Turkish American composer, pianist and vocalist Mehmet Ali Sanlikol’s new release, An Elegant Ritual, weaves together several distinct musical threads in an East meets West take on the jazz trio format. Traditional Turkish folk music, Western classical as well as elements of gamelan are melded together to create new forms of expression. Brought up in Istanbul, Sanlikol describes his musical education as very ‘West facing’ and ‘very Eurocentric’. Chopin, Beethoven and Mozart were its pillars, his piano teacher mum Fethiye Sanlikol taught him this classical tradition and from a young age, he was performing piano recitals. He describes himself as ‘confident of who I was’ as he progressed through classical musical education and towards jazz. He was then awarded a scholarship to Boston’s Berklee College of Music where he graduated in jazz composition and film scoring. He did not question this confidence until being defeated by a ‘simple’ Turkish folk song at the age of 25, and asking of himself ‘how come I couldn’t figure out the music of where I came from?’ This led to a ten-year commitment to studying the traditional music of his home territory. With this came the desire to challenge preconceived notions of his Western facing upbringing and to question the intrusive nature of globalism itself. At the same time, he had the need to embrace its possibilities while constantly questioning and challenging what he refers to as an ‘uncomfortable globalism’.

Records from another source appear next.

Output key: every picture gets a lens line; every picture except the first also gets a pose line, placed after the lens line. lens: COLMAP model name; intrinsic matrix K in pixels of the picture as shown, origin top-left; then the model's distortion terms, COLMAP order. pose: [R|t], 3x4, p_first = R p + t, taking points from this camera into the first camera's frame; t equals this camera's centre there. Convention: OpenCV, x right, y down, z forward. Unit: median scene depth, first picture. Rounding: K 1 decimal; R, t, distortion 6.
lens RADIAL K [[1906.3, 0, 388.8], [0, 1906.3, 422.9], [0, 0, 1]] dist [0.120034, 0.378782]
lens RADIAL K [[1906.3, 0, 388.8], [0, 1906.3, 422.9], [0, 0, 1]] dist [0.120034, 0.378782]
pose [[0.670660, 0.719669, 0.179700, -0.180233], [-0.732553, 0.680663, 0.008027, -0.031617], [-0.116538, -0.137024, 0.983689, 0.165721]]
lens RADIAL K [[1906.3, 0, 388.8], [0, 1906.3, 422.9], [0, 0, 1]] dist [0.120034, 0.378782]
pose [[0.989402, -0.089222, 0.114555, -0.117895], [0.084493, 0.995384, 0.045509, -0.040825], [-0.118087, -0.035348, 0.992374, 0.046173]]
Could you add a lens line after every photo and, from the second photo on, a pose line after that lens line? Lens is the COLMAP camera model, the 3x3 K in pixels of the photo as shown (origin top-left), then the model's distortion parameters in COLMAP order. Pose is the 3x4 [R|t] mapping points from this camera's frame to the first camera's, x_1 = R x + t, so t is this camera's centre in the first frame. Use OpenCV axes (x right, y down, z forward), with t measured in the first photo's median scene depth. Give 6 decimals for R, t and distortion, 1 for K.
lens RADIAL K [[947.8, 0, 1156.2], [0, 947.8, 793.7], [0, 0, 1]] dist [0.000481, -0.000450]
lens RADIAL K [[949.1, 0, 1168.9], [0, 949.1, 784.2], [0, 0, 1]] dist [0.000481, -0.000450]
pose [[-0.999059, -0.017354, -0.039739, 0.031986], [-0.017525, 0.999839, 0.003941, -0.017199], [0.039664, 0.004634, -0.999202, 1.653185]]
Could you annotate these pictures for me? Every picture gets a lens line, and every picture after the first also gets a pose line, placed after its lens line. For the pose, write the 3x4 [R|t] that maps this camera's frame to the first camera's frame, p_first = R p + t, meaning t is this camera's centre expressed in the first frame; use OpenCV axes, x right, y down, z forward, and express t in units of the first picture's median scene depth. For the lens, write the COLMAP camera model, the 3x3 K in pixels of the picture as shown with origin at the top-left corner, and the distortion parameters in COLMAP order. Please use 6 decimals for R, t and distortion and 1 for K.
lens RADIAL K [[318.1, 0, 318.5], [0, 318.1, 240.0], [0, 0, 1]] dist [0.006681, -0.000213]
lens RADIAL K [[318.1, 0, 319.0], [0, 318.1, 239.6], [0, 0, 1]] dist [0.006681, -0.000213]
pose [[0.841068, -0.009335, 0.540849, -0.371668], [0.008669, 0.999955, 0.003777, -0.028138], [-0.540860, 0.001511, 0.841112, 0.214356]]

Sanlikol has made many recordings but surprisingly this is his first jazz trio album. He extends the format with the inclusion of scat vocals with a distinctly Turkish aesthetic and the ney (traditional flute). The album was recorded live and had assumed there must be overdubs when I heard the ney and piano together but Sanlikol impressively improvises both instruments simultaneously on a few parts of the record. James Heazlewood-Dale plays acoustic bass and George Lernis features on drums, gongs and bendir.
The elegant ritual in question is that of the Melevi ayin or Dervish. The meditative practice of reaching an ecstatic trance by physical exertion and in turn reaching towards god inspired the way Sanlikol structured the album.
‘Prelude’ sets out the stall with a fine example of the whole album’s East meets West philosophy. Sanlikol’s scat vocals shift effortlessly between the Turkish aesthetic and jazz as he repeats a single note on the piano. ‘The 7th Day’ has more of a straight jazz theme and is positively joyous as Sanlikol bounds up and down the keyboard accompanied by his own vocal improvisations and the other two band members. ‘Interlude’ heads East once more with the introduction of gamelan rhythmic patterns and piano. The possibly autobiographical ‘Lost Inside’ follows, its trajectory seeming to echo the story of Sanlikol’s awakening to his own musical traditions. There’s a neat trio workout which briefly edges into a Jacques Loussier moment as jazz meets the classics. A contemplative passage leads back to an exuberant vocal scat. There’s a processional quality to the title track ‘An Elegant Ritual’, more gamelan patterns and the wispy sounding ney move the piece forward as the piano improvisation builds around them both. It then shifts from East to West for some pure piano trio work and back again for a reprise of that spiritual sounding ney.
The album rounds off with the Bronislaw Kaper composition ‘Invitation’, we come full circle as Sanlikol explores this jazz standard as a pianist with a deep knowledge of his own musical roots. It’s played with the authenticity of a Turkish American who has woven together both strands of his identity.